There was an invitation there if Richard had been the person to hear it, and understand it. But he was not.

It was odd, for I had believed that it was women who were the romantic ones, who cling to lies and pretty mannered courtesies. I would have given every florist’s bloom in the world to have known what was in Richard’s heart on that bright day on the top of the downs. But he would not tell me.

‘I know I do not have to love you,’ he said gently. ‘But I can tell you, I can tell you freely, that I do love you with all my heart and soul.’

He bent his dark head and kissed me again, and I felt such pity for him if he was telling the truth and such confusion about what I should do to help him that I let him kiss me. His breathing was coming faster and he was murmuring my name over and over as his lips went up and down the line of my neck from my collarbone to my ear.

I wrenched my face away from him, and I put both my hands against his shoulders and tried to push him off me. Then I saw his face, quite empty of emotion, not warm and loving nor hot with passion, but with an absolute coldness behind his eyes as he looked at me and measured me.

‘Is it the truth that you no longer want me?’ he asked. His voice was like ice.

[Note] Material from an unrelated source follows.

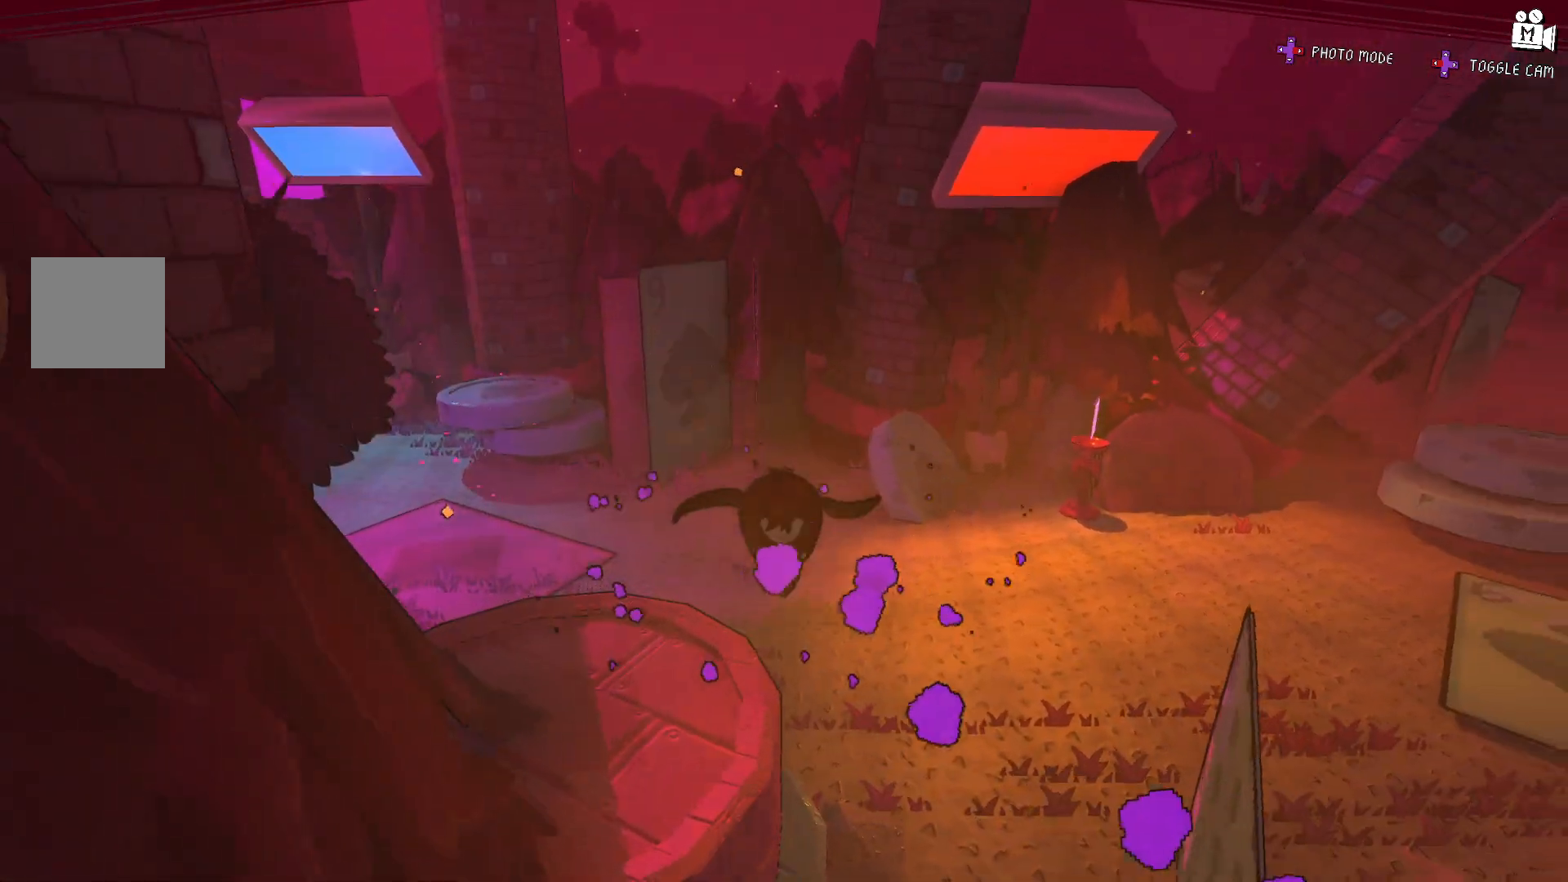
{"dt_ms": 500, "buttons": ["A"], "left_stick": "up-right", "right_stick": "center", "events": [[100, "left_stick", "left"], [350, "left_stick", "up-right"], [367, "A", "down"]]}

I pulled my stock up around my throat and smoothed my jacket down. My hat had come off altogether and I pinned it back on as best I could. I felt rumpled and foolish. ‘Yes,’ I said. ‘I am sorry. I am betrothed to another man and I love him as a lover. I love you as a brother and that is all.’

‘Then you are faithless and you have broken my heart!’ he cried out and spun around to Prince and vaulted up into the saddle.

‘Richard!’ I said. But he wheeled Prince around so close that the flick of his tail stung me in the face. Richard, high on his back, was scowling. He jerked Prince to face back along the way we had come and then dug his heels in hard and used his whip too. Prince threw up his head and thundered away from us. Misty sidled, anxious, and I grabbed her reins.

I did not hurry to follow. I let him go. I waited on the downs and I wept for the pain I had caused him, and that I should have been so stupid as to think that Richard could readily accept another in his place. I had never known before how much he loved me. I wept for my folly, and for the loss of that love.

I led Misty over to a hummock which I could use as a mounting-block to help me into the high saddle, and I wiped my eyes on the back of my glove and sniffed miserably. Then I turned her head for home and went slowly down the bridle-track to the foot of the downs. And there he was.

He was waiting for me, with Prince held on a short rein, standing very still at the side of the path. He was waiting for me with his sweetest smile.